On Linux, some POSIX calls are system calls (e.g. open, read), some are libraries built on top of OS calls (e.g. pthreads), and some bits of POSIX aren't implemented at all (e.g. STREAMS).

mmozeiko
I'm not sure how it works nowadays on modern Linux'es, but you might run into issues when dynamically loading shared libraries (so files, that's like dll file on Windows).

Unlike Windows, dynamic shared objects are not built into the operating system. Conceptually, the way that you use one on a modern Linux is to memory map the file into your address space, then trawl through the ELF headers to understand what's in it.

You could implement all that yourself, however, the way it's actually done in Linux is that every program is considered as something like bytecode which is "interpreted" by a special interpreter called ld-linux.so. Other ELF platforms have something similar; on FreeBSD it's called ld.so, and on OS X it's called dyld.
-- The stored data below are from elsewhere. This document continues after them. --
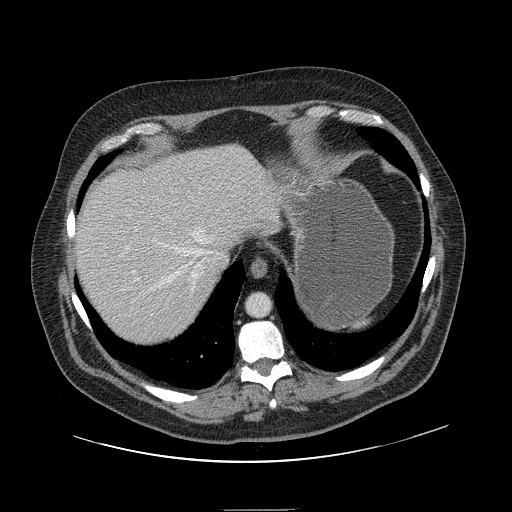
Contrast-enhanced abdominal CT, one axial slice; position 123 of 154 along the scan axis; 120 kVp; intravenous contrast given; soft-tissue window (W 400 / L 40 HU); 2.5 mm slice thickness; 512 × 512 image matrix, field of view 451 × 451 mm. Case-level facts recorded for this patient, not image findings: patient: male, age 62 years at operation; diagnosis: colorectal cancer liver metastases, imaged before liver resection; multiple liver metastases: yes; largest metastasis: 2.6 cm; disease in both lobes: yes.
Outlined on this slice (outlined manually by an expert reader):
- hepatic veins: box from (x=120, y=229) to (x=211, y=292) px
- liver: (x=75, y=146)–(x=278, y=347)
- planned liver remnant (the part of the liver to remain after resection): (x=75, y=146)–(x=277, y=346)
- portal vein (with intrahepatic branches): (x=128, y=215)–(x=138, y=282)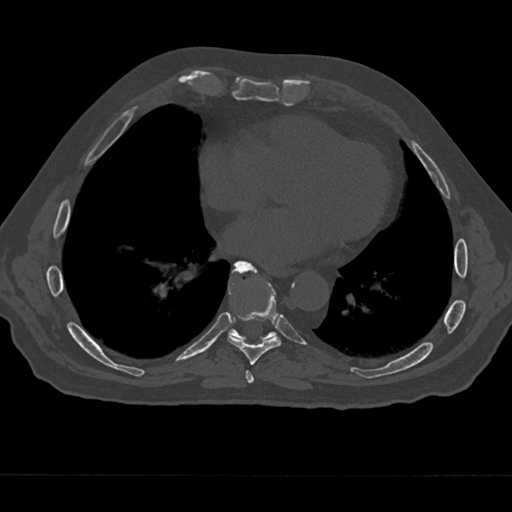
CT including the spine, one axial slice. Position 300 of 797 along the scan axis. Bone window (W 1800 / L 400 HU). 0.5 mm slice thickness. 512 × 512 image matrix. Patient: male, 75 years. From the clinical record (not read from this slice): primary cancer: renal.
Outlined on this slice (semi-automatic segmentation, software-assisted and operator-edited):
- T7 vertebra: box from (x=241, y=368) to (x=255, y=385) px
- T8 vertebra: (x=227, y=265)–(x=282, y=365)
- T9 vertebra: (x=228, y=261)–(x=277, y=341)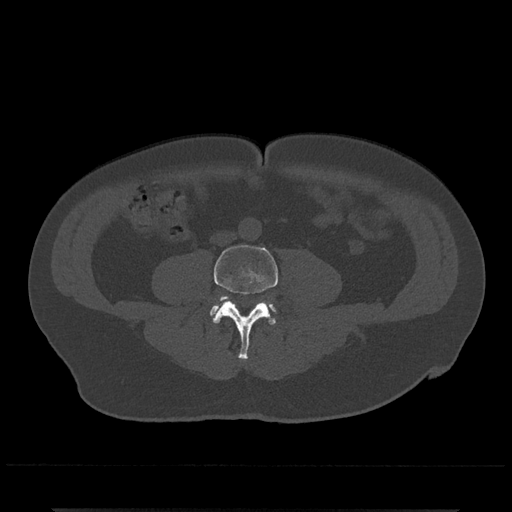
CT including the spine, one axial slice. Reconstruction kernel Br40s/3. Bone window (W 1800 / L 400 HU). 0.5 mm slice thickness. 512 × 512 image matrix, field of view 393 × 393 mm. Male patient, age 67 years. Case-level facts recorded for this patient, not image findings: primary cancer: prostate.
Structures marked on this image (semi-automatic segmentation, software-assisted and operator-edited):
- L4 vertebra: box from (x=214, y=244) to (x=278, y=360) px
- L5 vertebra: (x=210, y=297)–(x=275, y=318)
There's a good description of how all this stuff works in John Levine's book, Linkers and Loaders. Levine put a copy of the manuscript free online, but some of the diagrams are missing. Another option is to look at the dynamic loader from the Flux OSKit, called rtld. It's a bit old, but it'll give you a good idea of what a minimal dynamic loader looks like in an ELF/POSIXy environment.

mmozeiko
I would suggest to link to libc.

I would too. It may not be as Handmade as you'd like, but the simple fact is that Unix is a C virtual machine, and so doesn't really work well without libc.
My current precompiled application links against glibc, but it won't run on a Linux distribtion with a different version of glibc; because of LGPL I can't really statically link against glibc.
I have briefly looked into musl and it seems that if I compile my application statically against musl on my machine it should run on any Linux distribution.
Would that be about right? What do you guys think?
In my previous company I have successfully shipped product on Linux as binary executable with linking to system libc. What we did is we compiled on older distribution version (If I remember correctly, Ubuntu 10.04). Then executable run just fine on other distributions like newer Ubuntu, or Suse, Fedora, CentOS, ArchLinux. I don't remember exact list what we tested on.